— Start of SUPPLIED DATA —

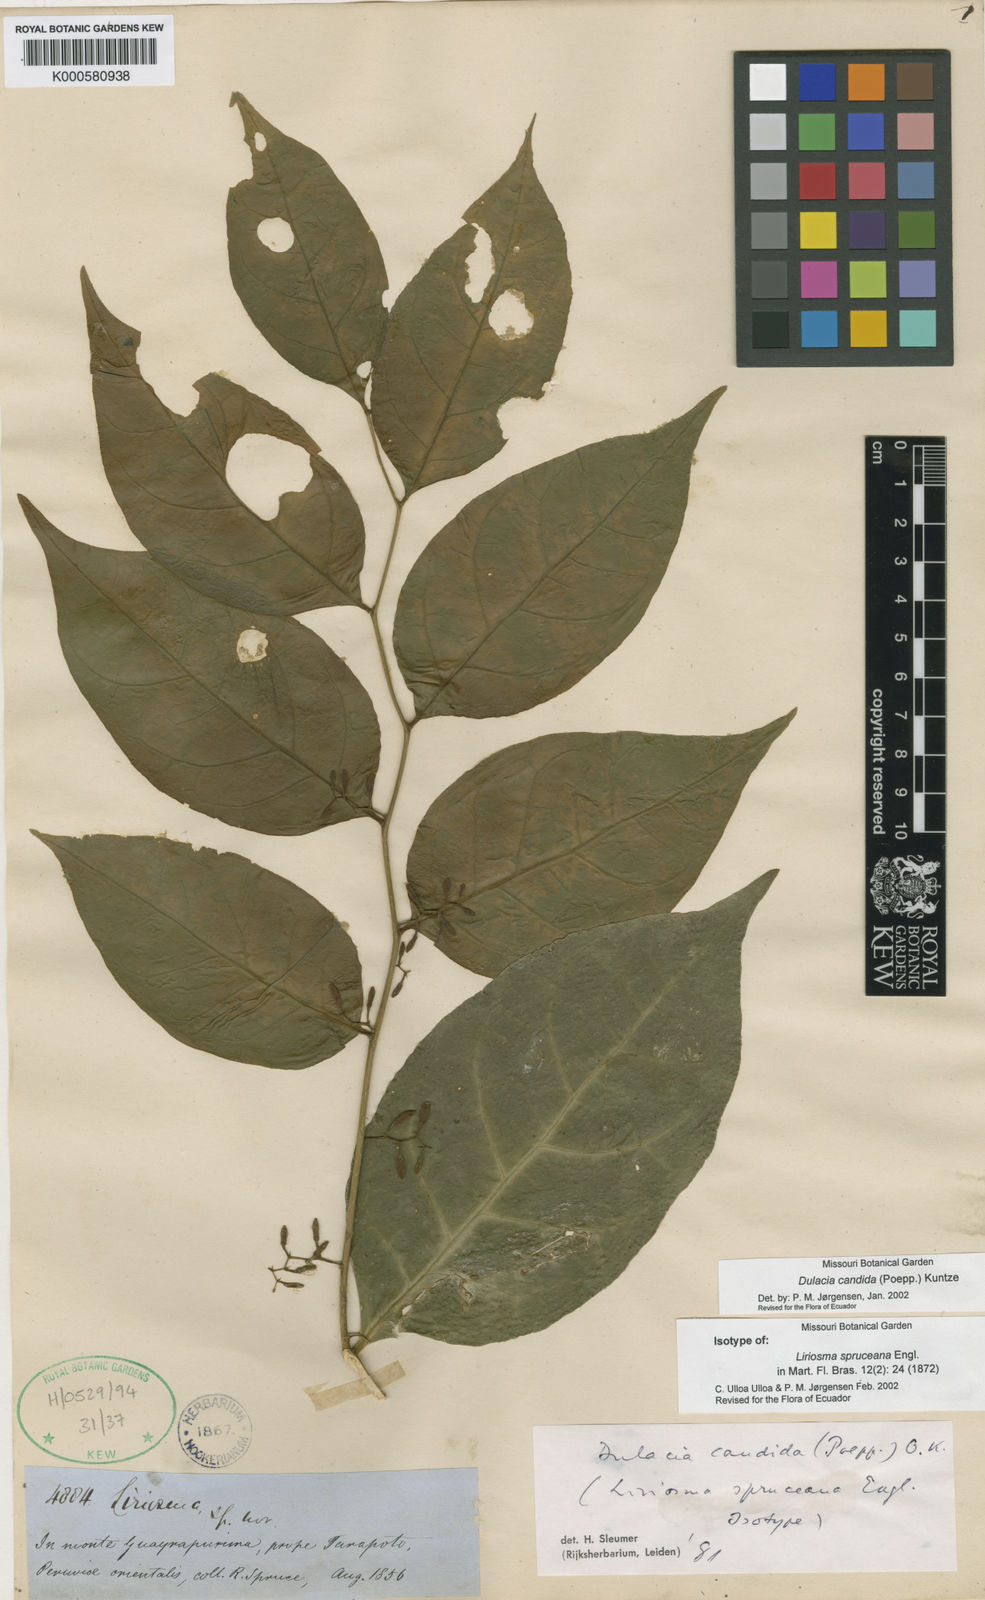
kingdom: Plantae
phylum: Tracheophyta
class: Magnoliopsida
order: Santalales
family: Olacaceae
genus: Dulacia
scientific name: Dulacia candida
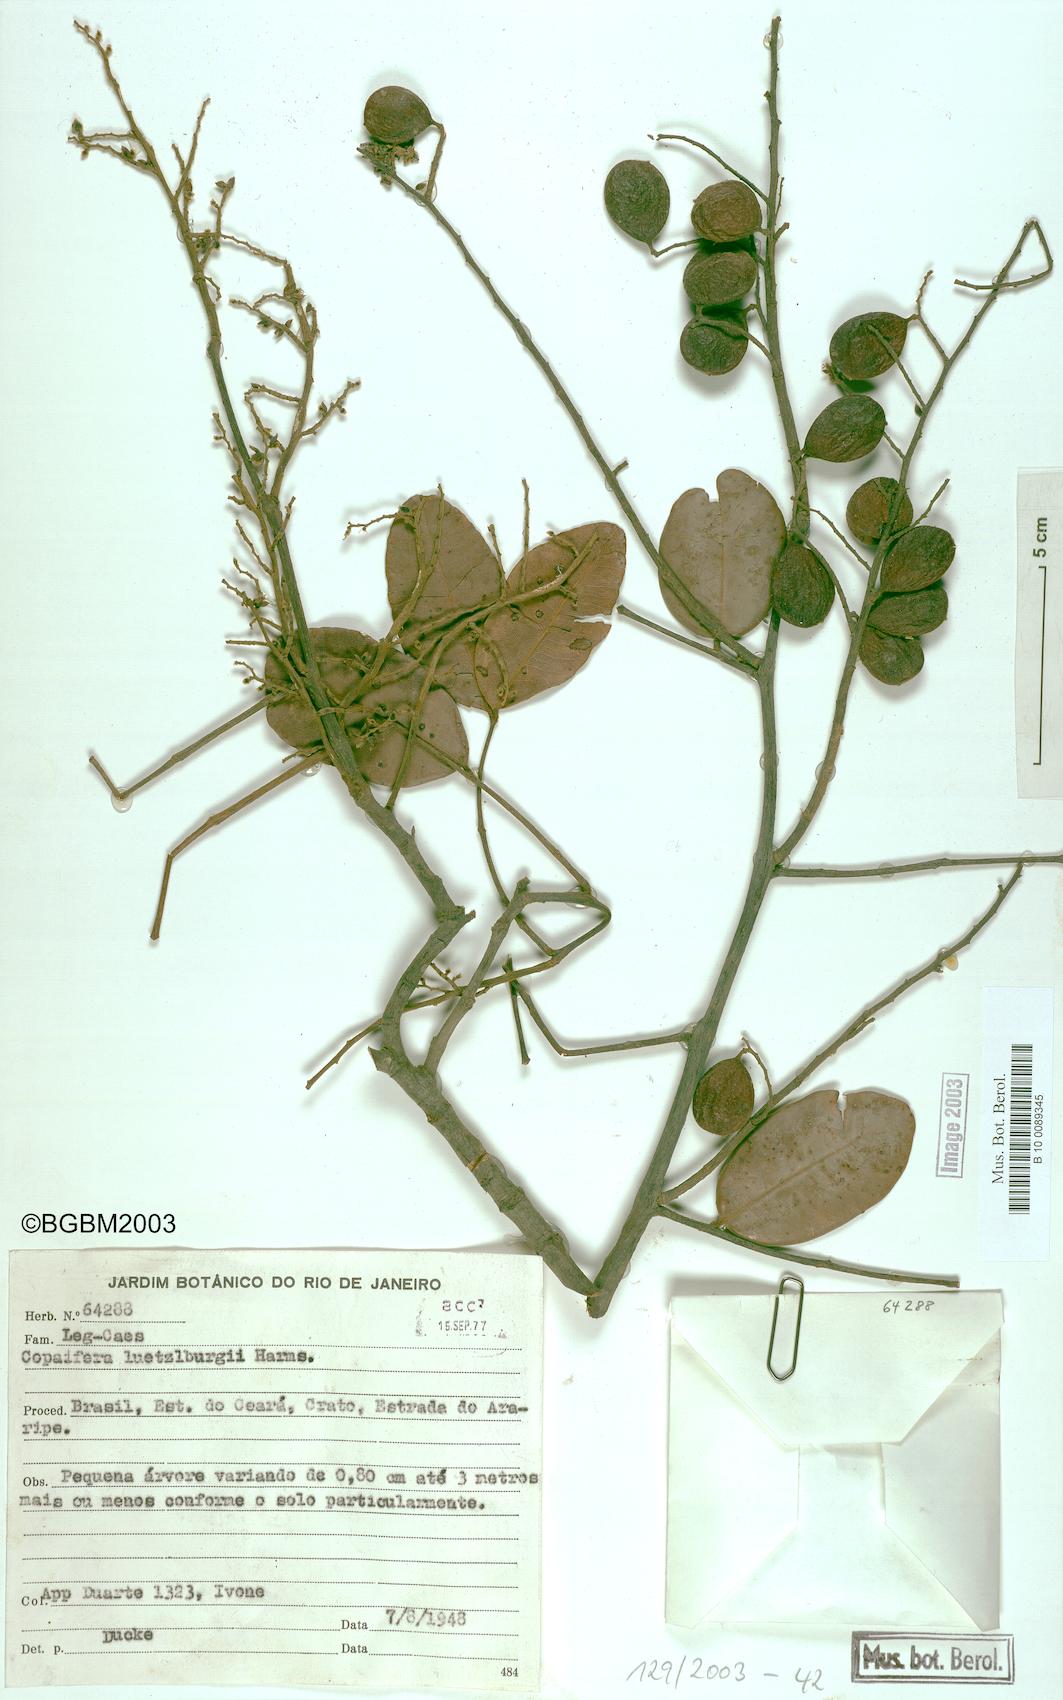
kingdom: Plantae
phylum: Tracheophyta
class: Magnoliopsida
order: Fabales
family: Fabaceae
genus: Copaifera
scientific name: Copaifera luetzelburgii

— End of SUPPLIED DATA —
— Start of SUPPLIED DATA —

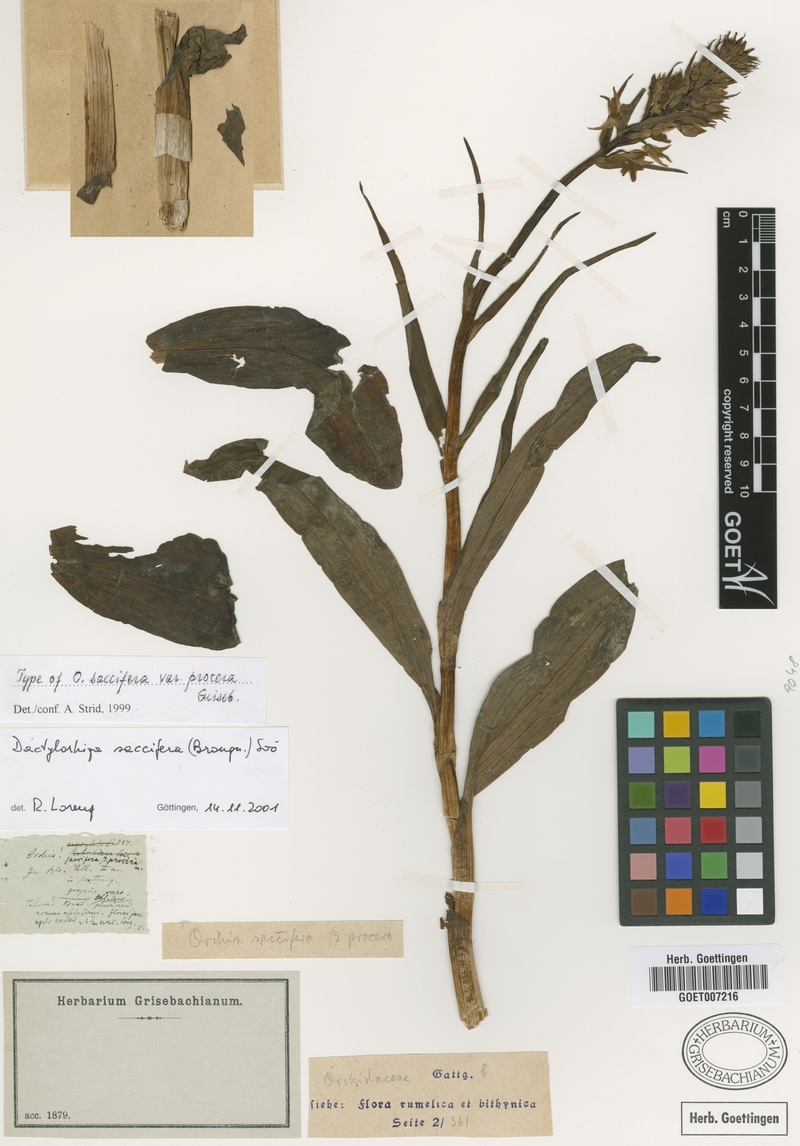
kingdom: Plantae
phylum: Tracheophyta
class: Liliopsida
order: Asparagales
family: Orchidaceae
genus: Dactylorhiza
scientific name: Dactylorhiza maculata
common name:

— End of SUPPLIED DATA —
— Start of SUPPLIED DATA —

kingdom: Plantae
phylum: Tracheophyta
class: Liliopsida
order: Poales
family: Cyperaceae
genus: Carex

— End of SUPPLIED DATA —

_WHAT TO DO_.
Format the part of the material above that opens with the line containing "order: Santalales" and closes with the line containing "genus: Copaifera" as a numbered list, skipping any blank lines. Leave the pictures out.

_WRITTEN SOLUTION_.
1. order: Santalales
2. family: Olacaceae
3. genus: Dulacia
4. scientific name: Dulacia candida
5. kingdom: Plantae
6. phylum: Tracheophyta
7. class: Magnoliopsida
8. order: Fabales
9. family: Fabaceae
10. genus: Copaifera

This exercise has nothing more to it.